The replacement for Xiang Junbo, who was dismissed as chairman of the China Insurance Regulatory Commission on Monday night, is highly likely to be handpicked by China’s top leaders from outside the currentregulatory framework, analysts say.
Xiang, 60, was dismissed for “serious violation” of the Communist Party’s discipline – a catchall description that ranges from graft to financial misdeeds – according to a Xinhua report on Monday night, citing the party’s Central Organisation Department.
It makes him the highest-ranking cadre in the financial industry to be caught up in Beijing’s clampdown on financial malfeasance.
Xiang’s subordinate Chen Wenhui (陳文輝), the current vice-chairman of the commission, would “temporarily take responsibility” to lead the regulator, mainland media Caixin reported late on Monday night.
With the government determined to clean up China’s insurance industry and carve a clean break from Xiang’s regulatory style and strategic vision, Chinese leaders are likely to pick someone outside the industry as his replacement, according to several sources familiar with the situation.
“Whether or not the new CIRC chairman is familiar with the insurance industry now seems less important,” said Dayton Wang, an insurance analyst with Guotai Junan International. “An industry veteran knows the loopholes and is skilled at taking advantage of the position.”
The shares of Chinese insurance companies declined on Tuesday in both mainland exchanges and Hong Kong.
China Life Insurance, the country’s biggest insurer, lost 2.2 per cent to HK$22.55 in Hong Kong and dropped 2.3 per cent to 24.05 yuan in Shanghai.
People’s Insurance Co. of China, the country’s biggest non-life insurer and whose president was hauled in for investigation on corruption charges in February, eased 1.3 per cent to HK$3.14 in Hong Kong.
The exact circumstances and charges surrounding Xiang’s dismissal have not been disclosed.

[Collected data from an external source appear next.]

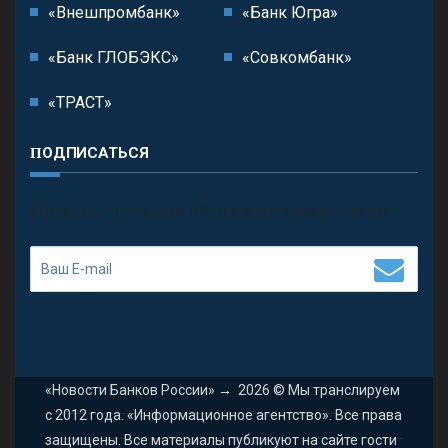
«Внешпромбанк»
«Банк Югра»
«Банк ГЛОБЭКС»
«Совкомбанк»
«ТРАСТ»
ПОДПИСАТЬСЯ
П
олучить последние обновления и предложения.
«Новости Банков России»
→
2026
© Мы транслируем
с 2012 года. «Информационное агентство». Все права
защищены. Все материалы публикуют на сайте гости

He had been put under investigation since April 9 by the party’s anti-corruption body for “severe violation of party discipline” – a reason often cited in the case of Chinese government officials falling from grace.
China’s insurance industry has prospered under Xiang’s supervision since 2011 as he pushed for policy reforms that gave insurers leeway to invest their funds for more returns. These included lifting the cap on equity investments to 40 per cent of an insurer’s assets, far exceeding global norms of about 10 per cent in equities.
Rumours about a possible investigation into Xiang have been swirling for months.
He is no stranger to scandals. In 2014, the New York Times reported that he made a job plea to JPMorgan Chase for a well-connected friend’s child.
In late 2016, Xiang’s former secretary Yu Ming, then head of Agricultural Bank of China’s New York branch, was dismissed from his post after the branch was fined US$215 million by the New York finance regulator due to money-laundering charges, Caixin reported.
Since last year, Beijing has declared war on so-called “financial crocodiles”, essentially business moguls that became corporate raiders and the objects of fiery rhetoric from China’s chief securities regulator Liu Shiyu, who branded them “goblins and ghouls”.
China takes down insurance regulator, capping a year-long industry shake-out
Earlier this year, Xiang told a press conference in Beijing that his agency “would never allow the insurance industry to be turned into a sanctuary or war chest of corporate raiders, buyout artists and so-called ‘financial crocodiles’ ”.
Among the super-rich targets of the recent crackdown is Xiao Jianhua, who controls Huaxia Life Insurance. Mainland police seized the billionaire from Hong Kong’s Four Seasons Hotel and spirited him across the border.
Hui Ka-yan, a Guangdong property magnate, saw his insurance arm Evergrande Life Insurance probed by authorities in December.